Peran seseorang dalam masyarakat dapat ditentukan melalui tingkat asertifitas, atentifitas dan empatifitasnya. Budaya malu yang bersifat inter dan transpersonal ini akan menempatkan seseorang untuk berkontemplasi dan melakukan introspeksi diri, apakah dirinya sudah cukup berkontribusi? Apakah dirinya sudah cukup kooperatif dan tidak menjadi ganjalan dalam perputaran roda kehidupan umat? Apakah dirinya sudah berada dalam posisi yang tidak mempermalukan dirinya sendiri melalui pengaburan dan pembonsaian potensi?
Efektifitas budaya malu dan penanaman benih rasa malu sebagai bagian dari iman kiranya tepat dijadikan sebagai salah penangkal budaya korupsi, baik yang bersifat sistemik-struktural-kultural, maupun yang bersifat legal-formal.
Adakah korupsi yang legal dan formal? Ada, yaitu korupsi yang secara syariat benar tetapi diinisiasi oleh niat yang keliru (tidak lurus). Misalnya, sekelompok eksekutif berkolaborasi dengan sekelompok legislator untuk menghasilkan regulasi yang bersifat menguntungkan secara sementara. Keuntungan yang diperoleh sudah ditaksir dan diperhitungkan akan mendatangkan keuntungan bagi daerah dan kelompoknya di waktu mereka masih berkuasa serta beberapa waktu sesudahnya. Hanya itu saja. Niat ini jelas sedari awal sudah mengelimininasi kemungkinan terciptanya multiplier effect yang akan bergulir secara perlahan tapi pasti. Bahkan dapat menjamin kesejahteraan banyak orang secara berkesinambungan (continuity and sustainable).
Upaya konstruktif untuk menghilangkan kesempatan munculnya multiplier effect yang menguntungkan ini tentu akan dihisab sebagai proses yang tergolong ke dalam penyakit hati (serakah, rakus, atau tamak). Banyak kebijakan yang bisa menjadi contoh kasus. Pengenaan biaya yang tinggi dan proses birokrasi perizinan yang rumit misalnya. Lalu pengenaan pungutan dan pajak daerah yang hanya berorientasi pada peningkatan pendapatan daerah tanpa disertai adanya regulasi tata ruang, peruntukan wilayah dan penyediaan infrastruktur penunjang lainnya.
Bila terakumulasi, kondisi ini akan melahirkan iklim bisnis tidak kondusif. Banyak perusahaan akan buka-tutup, dan tidak langgeng dalam menjalankan poses bisnisnya karena overhead cost yang tinggi. Dampak lanjutannya adalah tidak terserapnya tenaga kerja lokal dan juga tidak bergulirnya efek dan dampak mutual benefit dari sebuah lingkungan usaha (business environment).
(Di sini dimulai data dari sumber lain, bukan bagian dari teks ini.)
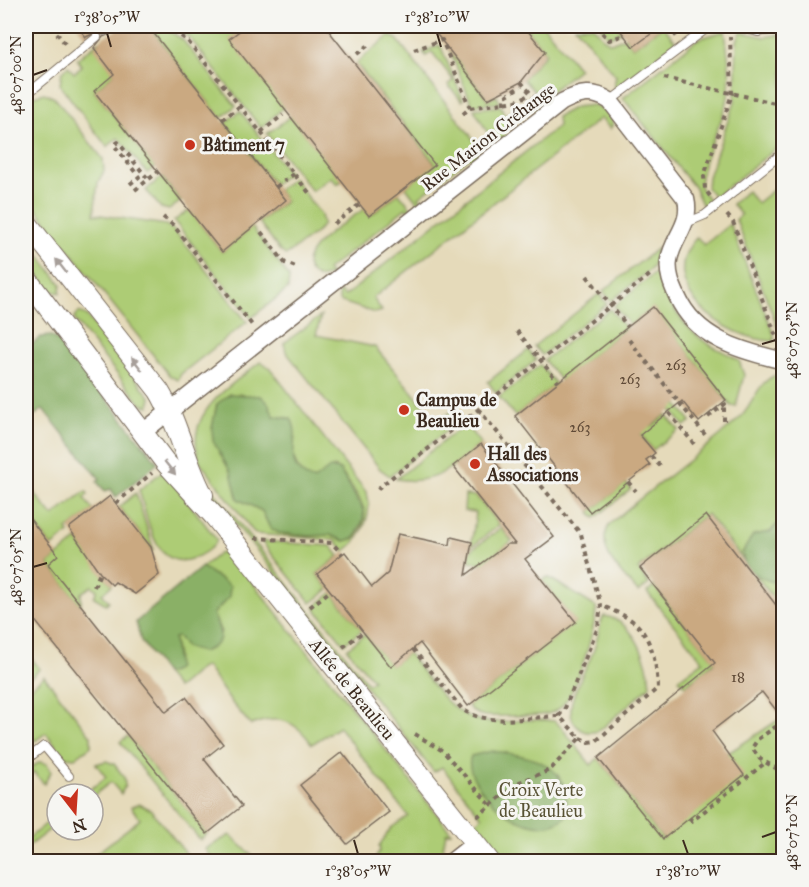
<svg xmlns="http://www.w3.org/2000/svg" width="809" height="887" viewBox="0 0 809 887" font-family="'IM FELL Great Primer',serif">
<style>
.built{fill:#e5daba;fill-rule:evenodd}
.green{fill:#adcc74;stroke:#747b49;stroke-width:1.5;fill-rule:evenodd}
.forest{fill:#8ab066;stroke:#626d42;stroke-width:1.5}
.building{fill:#caa981}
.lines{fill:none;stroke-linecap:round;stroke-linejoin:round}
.service-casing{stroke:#7b6d5e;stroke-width:10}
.minor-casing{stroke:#7b6d5e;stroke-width:19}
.tertiary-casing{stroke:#7b6d5e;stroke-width:22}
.path{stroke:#7b6d5e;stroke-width:4;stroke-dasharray:4.5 4.5;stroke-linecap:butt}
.service{stroke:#fff;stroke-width:8}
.minor{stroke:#fff;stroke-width:16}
.tertiary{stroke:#fff;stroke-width:20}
.oneway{fill:#a79f9a}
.ticks{fill:none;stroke:#3b2a1e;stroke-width:2}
.poi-dot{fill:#c8321e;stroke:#f6f6f2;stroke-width:2}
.labels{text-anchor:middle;stroke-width:6;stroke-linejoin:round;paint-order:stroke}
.number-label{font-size:15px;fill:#5f4a37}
.street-label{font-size:18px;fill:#3b2a1e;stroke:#f6f6f2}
.poi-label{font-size:18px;font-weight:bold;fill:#3b2a1e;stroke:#f6f6f2;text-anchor:start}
.park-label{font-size:18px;fill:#585234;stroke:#f6f6f2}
.neatline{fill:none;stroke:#3b2a1e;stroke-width:2}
.ticks-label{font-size:15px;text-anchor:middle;fill:#3b2a1e}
</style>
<rect width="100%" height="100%" fill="#f6f6f2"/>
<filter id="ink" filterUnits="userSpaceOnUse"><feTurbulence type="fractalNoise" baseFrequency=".0167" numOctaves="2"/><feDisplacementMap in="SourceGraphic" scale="12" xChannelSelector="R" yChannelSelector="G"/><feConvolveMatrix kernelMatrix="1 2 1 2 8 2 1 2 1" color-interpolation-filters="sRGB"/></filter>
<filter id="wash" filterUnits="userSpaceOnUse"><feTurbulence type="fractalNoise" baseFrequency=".008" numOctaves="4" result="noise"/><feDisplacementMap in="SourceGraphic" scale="24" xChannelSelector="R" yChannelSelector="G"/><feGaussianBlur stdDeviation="1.35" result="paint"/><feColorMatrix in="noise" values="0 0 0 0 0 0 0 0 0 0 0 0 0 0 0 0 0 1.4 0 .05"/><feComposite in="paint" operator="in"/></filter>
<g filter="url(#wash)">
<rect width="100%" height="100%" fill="#f1e9d5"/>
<path class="built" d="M26,26H783V861H26ZM57,794H93V830H57Z"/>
<g class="green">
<polygon points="148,26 161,26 182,39 236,106 221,118"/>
<polygon points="172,26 246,26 230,39 284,107 261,128 189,37"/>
<polygon points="524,26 544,26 579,69 545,96 546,104 523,79 546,53"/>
<polygon points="575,26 593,26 604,39 611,43 625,37 633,47 663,26 676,42 617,89 614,86 616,76"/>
<polygon points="600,26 616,26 622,32 609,37"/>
<path d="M725,31C728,57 733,81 726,106C718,133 701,158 700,187L710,201L703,206L694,187L623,98L698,39Z"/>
<polygon points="741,32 765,37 783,34 783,143 715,197 707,188 708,177 735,101 737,41"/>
<polygon points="389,36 397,39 477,144 477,159 474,161 470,157 419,197 423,202 420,205 406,187 435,164 356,63"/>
<polygon points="100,41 114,74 94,91 155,167 147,173 118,138 107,147 60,85 62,72 68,66 74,73 82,66 77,59"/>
<polygon points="440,45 463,99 462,101 448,85 453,80 432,52 426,56 423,52"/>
<polygon points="449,49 488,100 497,96 500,103 472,105"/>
<polygon points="44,93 55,98 103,159 104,171 98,182 94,214 166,225 175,231 247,322 181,374 178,380 170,376 26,196 26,108 32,103 31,97"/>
<polygon points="528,101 539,110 537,112 532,107 503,130 506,137 499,139 489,135 474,109 501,106 505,116"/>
<path d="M593,105C603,108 612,113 613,124L610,129L601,118L373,298L382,311L375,313L339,301V291L345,296L558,126L557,117L575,107Z"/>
<polygon points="240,111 289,173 274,184 225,123"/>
<polygon points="291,116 342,181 337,184 331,177 312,191 267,134"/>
<polygon points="162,177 181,201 169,210 161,208 146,190"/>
<polygon points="293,178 321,215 323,224 317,232 286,255 280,251 259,222 286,201 278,190"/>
<polygon points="783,182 783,341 736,220 741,215 732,204 747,191 757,203"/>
<path d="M399,193L413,210L410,212L406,208L327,270L331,275L319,278C280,259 348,221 364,209L370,216Z"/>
<polygon points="189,210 222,252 252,227 289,277 288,289 251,318 174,221"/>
<path d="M730,224L774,335V341C726,340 651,286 697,237L704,245Z"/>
<polygon points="26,238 61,284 60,293 51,291 26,260"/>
<polygon points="658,248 652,268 611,301 603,291"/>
<path d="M655,273L660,274C666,303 685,330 710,345C720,351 731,354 739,361L744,375L736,406H731L653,308L630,325L614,306Z"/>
<polygon points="599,294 607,304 542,355 534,346"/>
<path d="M29,301C35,310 35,319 26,326V303Z"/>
<polygon points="610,309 626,328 561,381 544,360"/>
<polygon points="79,312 86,315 151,398 149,406 141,404 76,322 74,318"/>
<polygon points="321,316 316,335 375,347 437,422 454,410 461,419 390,476 380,469 286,352 284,343"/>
<polygon points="626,342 691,421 684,426 621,347"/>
<polygon points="528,350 536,360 496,393 488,382"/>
<path d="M260,362L269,367L367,493C373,513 362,539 345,551L335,540L255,534L200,462C182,414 228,388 260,362ZM238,394C268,399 258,392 274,416L288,418C291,435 290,485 319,479L334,467C342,470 362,501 364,510C366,519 361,532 355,538L345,541L330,535L309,536L279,533L270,528L262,511L238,499C234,491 236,483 233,476C219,443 207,444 217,404Z"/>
<polygon points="601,362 652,426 666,415 679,430 653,450 591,370"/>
<polygon points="540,365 556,384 515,416 499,397"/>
<path d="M783,374V610L707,514L638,569L649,584L638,592C622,573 593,550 610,524C651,487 699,456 740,418C755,403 759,375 783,374Z"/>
<path d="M465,424L481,444C451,467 437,486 396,479Z"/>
<path d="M196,469L368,684L373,680L347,649L365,634L391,666L408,653C431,681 452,721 492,722C513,722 533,718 554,721L562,728L591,765L598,758L663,839L728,753L783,717V861H507L475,823L482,817L442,767L434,772L214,497Z"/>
<path d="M164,470L217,540C212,549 201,556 191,559C154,571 147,515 139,490Z"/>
<polygon points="26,483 53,516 86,491 88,494 84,498 93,510 67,530 69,533 52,547 26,514"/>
<polygon points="626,483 631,489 595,518 590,512"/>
<polygon points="136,493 154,551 119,507"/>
<polygon points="465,495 476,496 499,525 471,547 476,512 464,511"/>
<polygon points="501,528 512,541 487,560 486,564 469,561 470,551"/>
<polygon points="77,540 112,585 102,594 109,601 106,604 94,597 97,590 92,586 81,593 81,606 48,564"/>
<polygon points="261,541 331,546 339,556 317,574 329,589 311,603"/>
<path d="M220,553H228L233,558L451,832L446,833L443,847L446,851L433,861H374L380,850L379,846L391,828L408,816L339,727L312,744C295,720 279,714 251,725L231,702L206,666C194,671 188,681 177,688L165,674L173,672L177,658L174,638L178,637L186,647L202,652L221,632L213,614L229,597L223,581L202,567Z"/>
<path d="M548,577L596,607C596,629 575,699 557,710C544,718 521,715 506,716C492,716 477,719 468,706L575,622L542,580Z"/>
<polygon points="654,586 715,662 685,686 679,679 703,661 647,592"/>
<polygon points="332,593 362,630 344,644 314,607"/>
<path d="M604,616C633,620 649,659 650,686L600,730C593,733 586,734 579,728C557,711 586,672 593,652C598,641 598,626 604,616Z"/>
<polygon points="26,652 40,669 26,681"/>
<polygon points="44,676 91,736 91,746 75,758 65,757 46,733 35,741 26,729 26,704 31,700 26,692"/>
<polygon points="128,736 207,834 200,840 120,742"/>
<polygon points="106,761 114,764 124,777 125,786 121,794 111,782 93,796 84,794 106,777 96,764"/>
<polygon points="40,762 47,764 51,772 44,784 34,772 26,779 26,770"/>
<polygon points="139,804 151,810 192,861 87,861 140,819 131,807"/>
<polygon points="57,815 57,824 26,848 26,840"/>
<polygon points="230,835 258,861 214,861 205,849"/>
</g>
<g class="forest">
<polygon points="51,336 60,341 158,463 116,497 111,489 105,491 97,482 100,479 43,409 26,422 26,349 41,337"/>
<path d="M230,394L261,396L268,403L274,416L291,419C304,439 277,467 314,480L330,468L340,470L364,511L363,520L355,538L345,541L330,535L309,536L279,533L270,528L262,511L238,499L231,473L213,441L212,428L217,404Z"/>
<path d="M783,518V581L780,583C763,581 744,571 742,553L753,535L770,532Z"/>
<path d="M202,567L230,586L229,597L213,614C222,633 226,644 202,652L186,647L178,637L174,638L177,667L173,672L165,674L141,641L136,622Z"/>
<path d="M492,751C534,756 573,764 566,816C531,850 459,784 471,756Z"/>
</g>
<g id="blocks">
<g class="building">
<polygon points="77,26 102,26 99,31 86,37"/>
<polygon points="118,26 148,26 286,200 222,252 94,91 114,74 94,48 103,37 116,31"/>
<polygon points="246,26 325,26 435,165 369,216 229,39"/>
<polygon points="430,26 524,26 545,52 521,82 488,99"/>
<polygon points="617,26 662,26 633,47"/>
<polygon points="653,307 726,400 699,422 682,401 640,435 655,453 646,460 650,465 590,512 515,416"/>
<polygon points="481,444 554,537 525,559 576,622 468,706 420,643 391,667 317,574 345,552 372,587 388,573 398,534 450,545 451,537 472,542 466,575 508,544 515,544 453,466"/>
<polygon points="110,496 151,547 159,575 135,594 115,582 112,585 100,573 69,528"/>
<polygon points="26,514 58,555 48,564 166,712 186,697 223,744 204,759 242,806 207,834 33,618 26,625"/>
<polygon points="706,515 783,614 783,719 762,692 712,731 744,775 663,839 598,758 715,663 640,568"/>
<polygon points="342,752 389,812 347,844 300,785"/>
</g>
</g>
</g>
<g filter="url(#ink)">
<use href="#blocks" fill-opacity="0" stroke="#7b6d5e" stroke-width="1.5"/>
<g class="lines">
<g class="service-casing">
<g id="service">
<polyline points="736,26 758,32 784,28"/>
<polyline points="105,31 112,26"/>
<polyline points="26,95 97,37"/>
<polyline points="610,101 710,26"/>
<polyline points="686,223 705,215 784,152"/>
<polyline points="26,760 44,746 69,776"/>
</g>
</g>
<g class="minor-casing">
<g id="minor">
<path d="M143,432L562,102C580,93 593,90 610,101L686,199C692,224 673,237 669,260C667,273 672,285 677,296C696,339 741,351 784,361"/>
<polyline points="451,862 475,843"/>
</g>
</g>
<g class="tertiary-casing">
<g id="tertiary">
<path d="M26,222L159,391C179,424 185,462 203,495"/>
<polyline points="26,278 165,462 214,516 490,862"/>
</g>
</g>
<g class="path">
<polyline points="51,26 67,46"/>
<polyline points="166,26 187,40 310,194"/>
<polyline points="596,26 609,40 624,35"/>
<polyline points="668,26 677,37"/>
<polyline points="414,50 442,40 470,108 463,114"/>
<polyline points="357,54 370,44"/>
<polyline points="664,78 784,105"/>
<polyline points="521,82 538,102"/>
<polyline points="504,104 504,97 521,86"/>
<polyline points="470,108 516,101 531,94"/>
<polyline points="222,120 240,106"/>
<polyline points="261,132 283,115"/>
<polyline points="130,184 139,177 114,145 118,142 148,179"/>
<polyline points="276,187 294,174"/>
<polyline points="135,190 158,172"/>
<polyline points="710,196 705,189 704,176 732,94 730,37"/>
<polyline points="727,215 733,222 778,341"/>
<polyline points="163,217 173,225 252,325"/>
<polyline points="334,224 360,204"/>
<polyline points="261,232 285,263 296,267"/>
<polyline points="587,276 628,327"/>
<polyline points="517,331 558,382"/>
<polyline points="629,340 706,436"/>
<polyline points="669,413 694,444"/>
<polyline points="708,417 725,404 723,403"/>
<polyline points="724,421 724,405"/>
<polyline points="651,456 663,469"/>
<polyline points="628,482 636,491"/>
<polyline points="377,489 651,274"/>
<polyline points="116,503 152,473"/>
<polyline points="255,538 332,543 342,554"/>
<polyline points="94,587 100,573"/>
<polyline points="310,607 330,591"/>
<polyline points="343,647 363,632"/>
<path d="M413,649L462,709C488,727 529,717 559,716"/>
<polyline points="784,721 758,739 752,748 760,759 784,773"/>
<polyline points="415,734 443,751 492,807"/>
<path d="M580,738L589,742L596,741L658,688C657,665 651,633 631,620C622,614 611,610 601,605"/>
<polyline points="477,817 517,783 550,770 580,738 559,716 565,708 598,627 601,605 588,561 581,534 479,410"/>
<polyline points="690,818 692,821 765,763"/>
</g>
<use href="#service" class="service"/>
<use href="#minor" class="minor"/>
<use href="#tertiary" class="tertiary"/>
</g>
<defs><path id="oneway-solid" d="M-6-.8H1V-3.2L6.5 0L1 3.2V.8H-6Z" transform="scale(1.5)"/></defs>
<g class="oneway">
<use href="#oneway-solid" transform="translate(61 266) rotate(-128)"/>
<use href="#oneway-solid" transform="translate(137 364) rotate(-128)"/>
<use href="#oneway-solid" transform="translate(170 468) rotate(51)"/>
</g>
</g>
<path class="ticks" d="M107,33L111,47M437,33L441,47M33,75L47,70M762,344L776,340M33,567L47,563M762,837L776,832M354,840L358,854M683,840L688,854"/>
<g class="poi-dot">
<circle cx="190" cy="145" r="6"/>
<circle cx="404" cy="410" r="6"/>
<circle cx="475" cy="464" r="6"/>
</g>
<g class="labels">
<g class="number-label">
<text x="676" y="370">263</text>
<text x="630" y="384">263</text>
<text x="580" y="432">263</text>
<text x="738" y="682">18</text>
</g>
<g class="street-label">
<text transform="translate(488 137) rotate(-38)" y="6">Rue Marion Créhange</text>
<text transform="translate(352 689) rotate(51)" y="6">Allée de Beaulieu</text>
</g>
<g class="poi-label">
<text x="202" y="151">Bâtiment 7</text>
<text x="416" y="406">Campus de<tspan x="416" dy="21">Beaulieu</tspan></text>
<text x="487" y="460">Hall des<tspan x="487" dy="21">Associations</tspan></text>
</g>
<g class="park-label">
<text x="541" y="796">Croix Verte<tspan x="541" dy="21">de Beaulieu</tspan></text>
</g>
</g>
<rect width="809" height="887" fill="none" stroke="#f6f6f2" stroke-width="66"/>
<g transform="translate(75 812) rotate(163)"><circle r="28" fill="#f6f6f2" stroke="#aba49d" stroke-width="1.5"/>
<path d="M0-4.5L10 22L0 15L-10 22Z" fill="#c8321e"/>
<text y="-9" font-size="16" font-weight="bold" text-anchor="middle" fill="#3b2a1e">N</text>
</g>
<rect x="33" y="33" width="743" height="821" class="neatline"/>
<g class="ticks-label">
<text x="107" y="22">1°38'05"W</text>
<text x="437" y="22">1°38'10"W</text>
<text transform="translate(16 75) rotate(-90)" y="5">48°07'00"N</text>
<text transform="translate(792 340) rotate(-90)" y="5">48°07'05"N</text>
<text transform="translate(16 567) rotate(-90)" y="5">48°07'05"N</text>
<text transform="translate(792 832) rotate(-90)" y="5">48°07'10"N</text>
<text x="358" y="876">1°38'05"W</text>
<text x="688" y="876">1°38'10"W</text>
</g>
</svg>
Pendapatan asli daerah memang akan berkontraksi sesaat, di mana pendapatan dari sektor pungutan, bea, dan pajak akan meningkat, tapi setelah itu akan terjadi deselerasi atau perlambatan dalam proses investasi.
Bila kita masih memiliki budaya malu, maka kebijakan dan pengkondisian instan seperti ini akan segera kita hindari. Mengapa? Sebab kita malu karena tidak mensyukuri nikmat Allah berupa akal budi. Kita pun akan malu bila dikenal sebagai generasi perompak oleh anak cucu. Generasi yang menguras harta negara yang seharusnya dimiliki bersama serta dioptimalkan pemanfaatannya secara berkesinambungan. Dalam kondisi kita memiliki rasa asertif, atentif dan empatif, maaliyah ijtima'iyah (harta karun sosial) ini akan menjadi kunci pembuka gerbang makhroja, gerbang yang mengawali sebuah jalan keluar dari berbagai macam kebuntuan dalam hidup. Wallaahu a'lam.